Alongside the promotion of these banking reforms, the Banking Supervision Department attributes great importance to the banks’ support of economic growth.  This support is reflected in providing credit to large corporations and small and medium businesses, alongside the credit provided to households.  After a number of years in which the banks dealt with the challenge of increasing capital and liquidity, and in which the bank credit to GDP ratio continued to decline, all of the banks reached their regulator capital targets and liquidity targets at the end of 2016, and can therefore now more easily increase credit to all sectors.  Therefore, large corporations that in recent years had to deal with some reduction in the supply of bank credit, can now receive a new response from the banks, while ensuring proper underwriting procedures and the implementation of conclusions drawn from the failure of large and leveraged borrowers.

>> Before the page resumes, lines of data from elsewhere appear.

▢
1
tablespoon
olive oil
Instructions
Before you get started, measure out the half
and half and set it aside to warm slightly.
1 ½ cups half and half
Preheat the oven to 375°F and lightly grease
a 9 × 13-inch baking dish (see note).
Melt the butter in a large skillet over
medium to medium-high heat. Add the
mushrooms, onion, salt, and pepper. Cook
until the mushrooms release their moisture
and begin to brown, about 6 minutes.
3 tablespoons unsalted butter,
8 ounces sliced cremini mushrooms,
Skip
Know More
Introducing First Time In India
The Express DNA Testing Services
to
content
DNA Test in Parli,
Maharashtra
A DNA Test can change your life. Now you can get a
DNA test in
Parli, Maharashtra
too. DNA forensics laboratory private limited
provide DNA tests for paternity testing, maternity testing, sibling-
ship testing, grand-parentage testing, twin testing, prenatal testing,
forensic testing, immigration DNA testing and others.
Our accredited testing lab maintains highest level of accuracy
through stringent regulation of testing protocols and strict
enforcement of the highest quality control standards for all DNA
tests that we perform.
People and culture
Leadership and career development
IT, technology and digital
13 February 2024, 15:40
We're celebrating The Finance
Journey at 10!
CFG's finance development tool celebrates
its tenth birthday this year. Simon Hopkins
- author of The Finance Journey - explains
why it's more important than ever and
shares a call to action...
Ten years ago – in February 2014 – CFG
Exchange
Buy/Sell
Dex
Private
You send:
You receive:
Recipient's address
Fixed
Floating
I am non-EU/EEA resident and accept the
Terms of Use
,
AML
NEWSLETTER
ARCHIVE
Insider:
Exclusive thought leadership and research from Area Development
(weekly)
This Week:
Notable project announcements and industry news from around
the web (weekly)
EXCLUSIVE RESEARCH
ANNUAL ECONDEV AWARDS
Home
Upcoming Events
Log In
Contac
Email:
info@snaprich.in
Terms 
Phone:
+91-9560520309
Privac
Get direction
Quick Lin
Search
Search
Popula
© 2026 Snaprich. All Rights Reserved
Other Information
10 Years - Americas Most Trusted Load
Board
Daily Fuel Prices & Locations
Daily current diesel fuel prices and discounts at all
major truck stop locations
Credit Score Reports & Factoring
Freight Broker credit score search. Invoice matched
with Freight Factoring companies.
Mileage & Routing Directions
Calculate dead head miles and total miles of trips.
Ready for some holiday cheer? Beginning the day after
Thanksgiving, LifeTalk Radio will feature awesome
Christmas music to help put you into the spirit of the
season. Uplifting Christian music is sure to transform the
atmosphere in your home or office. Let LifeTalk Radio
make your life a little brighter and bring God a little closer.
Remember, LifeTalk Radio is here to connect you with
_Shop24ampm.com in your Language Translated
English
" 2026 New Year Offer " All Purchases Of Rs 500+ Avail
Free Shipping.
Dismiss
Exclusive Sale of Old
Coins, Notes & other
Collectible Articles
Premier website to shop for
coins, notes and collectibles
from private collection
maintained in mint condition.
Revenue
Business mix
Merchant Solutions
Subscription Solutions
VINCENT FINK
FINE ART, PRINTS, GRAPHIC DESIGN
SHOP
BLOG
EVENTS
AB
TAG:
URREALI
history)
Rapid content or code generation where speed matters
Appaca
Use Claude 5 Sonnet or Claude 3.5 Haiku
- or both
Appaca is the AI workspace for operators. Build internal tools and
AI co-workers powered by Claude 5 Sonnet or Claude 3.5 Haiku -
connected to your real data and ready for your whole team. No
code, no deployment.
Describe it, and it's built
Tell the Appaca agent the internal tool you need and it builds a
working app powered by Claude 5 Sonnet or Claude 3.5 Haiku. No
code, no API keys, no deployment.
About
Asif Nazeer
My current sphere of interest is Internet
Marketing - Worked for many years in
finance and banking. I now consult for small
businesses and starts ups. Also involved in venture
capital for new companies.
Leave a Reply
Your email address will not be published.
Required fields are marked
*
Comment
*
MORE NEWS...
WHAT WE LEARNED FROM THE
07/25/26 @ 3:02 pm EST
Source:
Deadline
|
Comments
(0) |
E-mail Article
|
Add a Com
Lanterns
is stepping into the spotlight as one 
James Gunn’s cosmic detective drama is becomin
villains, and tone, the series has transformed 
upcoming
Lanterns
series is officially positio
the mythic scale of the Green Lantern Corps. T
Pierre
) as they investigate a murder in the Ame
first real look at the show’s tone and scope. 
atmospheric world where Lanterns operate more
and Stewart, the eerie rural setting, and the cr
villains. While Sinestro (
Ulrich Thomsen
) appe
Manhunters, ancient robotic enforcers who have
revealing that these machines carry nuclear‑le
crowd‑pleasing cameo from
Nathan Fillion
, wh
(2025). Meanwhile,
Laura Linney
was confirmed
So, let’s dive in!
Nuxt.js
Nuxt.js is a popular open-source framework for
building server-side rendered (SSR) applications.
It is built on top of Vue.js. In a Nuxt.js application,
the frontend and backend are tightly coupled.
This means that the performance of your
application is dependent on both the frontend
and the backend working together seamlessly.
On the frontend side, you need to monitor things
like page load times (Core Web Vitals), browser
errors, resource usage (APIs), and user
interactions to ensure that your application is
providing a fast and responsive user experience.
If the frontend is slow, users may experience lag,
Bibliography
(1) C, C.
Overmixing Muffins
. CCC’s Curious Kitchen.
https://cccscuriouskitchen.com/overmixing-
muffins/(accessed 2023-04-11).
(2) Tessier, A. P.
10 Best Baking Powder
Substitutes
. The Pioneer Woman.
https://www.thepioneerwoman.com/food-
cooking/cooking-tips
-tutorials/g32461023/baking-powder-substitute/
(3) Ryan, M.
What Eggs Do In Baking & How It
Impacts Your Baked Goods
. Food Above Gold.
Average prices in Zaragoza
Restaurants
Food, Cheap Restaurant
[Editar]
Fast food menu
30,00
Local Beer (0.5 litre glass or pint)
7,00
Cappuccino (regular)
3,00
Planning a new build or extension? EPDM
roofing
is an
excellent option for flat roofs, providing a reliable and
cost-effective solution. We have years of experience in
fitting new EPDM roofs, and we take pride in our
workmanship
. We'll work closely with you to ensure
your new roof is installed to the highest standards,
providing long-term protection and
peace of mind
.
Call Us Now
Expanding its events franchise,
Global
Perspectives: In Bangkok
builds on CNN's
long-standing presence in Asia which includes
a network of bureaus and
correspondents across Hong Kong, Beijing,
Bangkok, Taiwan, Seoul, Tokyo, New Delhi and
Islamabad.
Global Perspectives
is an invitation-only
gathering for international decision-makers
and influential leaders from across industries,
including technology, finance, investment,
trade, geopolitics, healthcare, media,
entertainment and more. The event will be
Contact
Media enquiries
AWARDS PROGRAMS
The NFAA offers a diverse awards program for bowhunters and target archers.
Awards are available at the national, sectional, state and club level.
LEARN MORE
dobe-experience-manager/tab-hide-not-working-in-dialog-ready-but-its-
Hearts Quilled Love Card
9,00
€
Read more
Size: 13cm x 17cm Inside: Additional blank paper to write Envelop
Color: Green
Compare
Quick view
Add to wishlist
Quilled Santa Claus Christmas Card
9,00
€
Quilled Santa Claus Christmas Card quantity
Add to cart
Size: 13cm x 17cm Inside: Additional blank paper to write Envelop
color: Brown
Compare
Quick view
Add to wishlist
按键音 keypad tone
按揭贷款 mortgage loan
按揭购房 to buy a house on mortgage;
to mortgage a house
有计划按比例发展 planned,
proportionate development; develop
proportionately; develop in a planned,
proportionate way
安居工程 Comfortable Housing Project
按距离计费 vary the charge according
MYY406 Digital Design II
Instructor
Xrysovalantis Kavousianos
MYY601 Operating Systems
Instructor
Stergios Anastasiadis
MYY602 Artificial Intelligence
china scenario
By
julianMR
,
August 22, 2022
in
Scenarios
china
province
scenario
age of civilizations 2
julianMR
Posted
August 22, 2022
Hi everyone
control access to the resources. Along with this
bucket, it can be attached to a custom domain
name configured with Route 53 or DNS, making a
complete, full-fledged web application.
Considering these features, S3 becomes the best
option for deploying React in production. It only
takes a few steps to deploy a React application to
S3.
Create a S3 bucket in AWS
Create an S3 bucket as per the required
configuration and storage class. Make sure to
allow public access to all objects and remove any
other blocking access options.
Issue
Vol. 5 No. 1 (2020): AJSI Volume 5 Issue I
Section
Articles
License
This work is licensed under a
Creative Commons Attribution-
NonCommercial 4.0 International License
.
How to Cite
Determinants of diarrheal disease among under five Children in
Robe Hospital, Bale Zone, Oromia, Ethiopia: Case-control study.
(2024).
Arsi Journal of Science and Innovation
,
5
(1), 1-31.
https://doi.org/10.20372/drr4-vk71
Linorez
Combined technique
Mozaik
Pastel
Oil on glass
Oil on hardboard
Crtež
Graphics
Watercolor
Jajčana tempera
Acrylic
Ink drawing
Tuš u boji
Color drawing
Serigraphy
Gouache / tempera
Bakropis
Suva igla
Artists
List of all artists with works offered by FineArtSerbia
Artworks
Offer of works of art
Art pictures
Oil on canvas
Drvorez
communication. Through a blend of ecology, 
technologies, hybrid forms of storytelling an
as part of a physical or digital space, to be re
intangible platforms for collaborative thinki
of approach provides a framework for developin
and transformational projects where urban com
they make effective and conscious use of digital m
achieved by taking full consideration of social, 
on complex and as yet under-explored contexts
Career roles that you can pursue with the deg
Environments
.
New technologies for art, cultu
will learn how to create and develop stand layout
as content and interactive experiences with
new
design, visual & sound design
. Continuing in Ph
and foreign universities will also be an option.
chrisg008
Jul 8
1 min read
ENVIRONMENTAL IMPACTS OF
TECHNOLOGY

In the past two years, many legislative initiatives in banking and finance were promoted, and additional initiatives are currently being advanced.  These come in addition to many measures adopted by the Banking Supervision Department to increase competition and efficiency in the banking system and the payments field.  It is very important to me that we now focus on implementing all the changes generated by the new legislation, and avoid the advancement of new legislative initiatives.  These changes are complex, and we must direct their implementation so that they will fully benefit the public.  The creation of regulatory certainty is also necessary so that investors will consider entering the industry, purchasing the credit card companies and even establishing new financial entities.  It is important to understand that implementing these laws and regulations and harvesting their fruits will be gradual and will last for a few years.
Beyond the challenge of implementing these laws and technological changes in banking, one of the main challenges to the economy in the financial realm in the coming years will be to ensure that the promotion of competition and the increase in the number of credit providers will not lead to a flood of credit to households such that it will have a negative impact on some borrowers. There is already no lack of credit to households, after this credit increased very rapidly in recent years.  In 2016, the number of private customers having difficulty repaying their debts increased, and the banks’ credit losses in the area of retail credit increased to the relatively high level of 0.85 percent of credit.  The entry of mass financing platforms, institutional investors, and designated nonbank credit providers into the retail credit field, alongside increased effort on the part of credit card companies to expand their activities against the background of separating two of them from the large banks, may lead to an oversupply of credit to households, where the current leverage of households is still reasonable by international comparison.  Therefore, it is important that households also remain alert, not be tempted to take out exaggerated amounts of credit that could make it difficult for them and lead to complications in the future, and that they take advantage of the increasing alternatives, mainly to lower the interest they are paying on credit.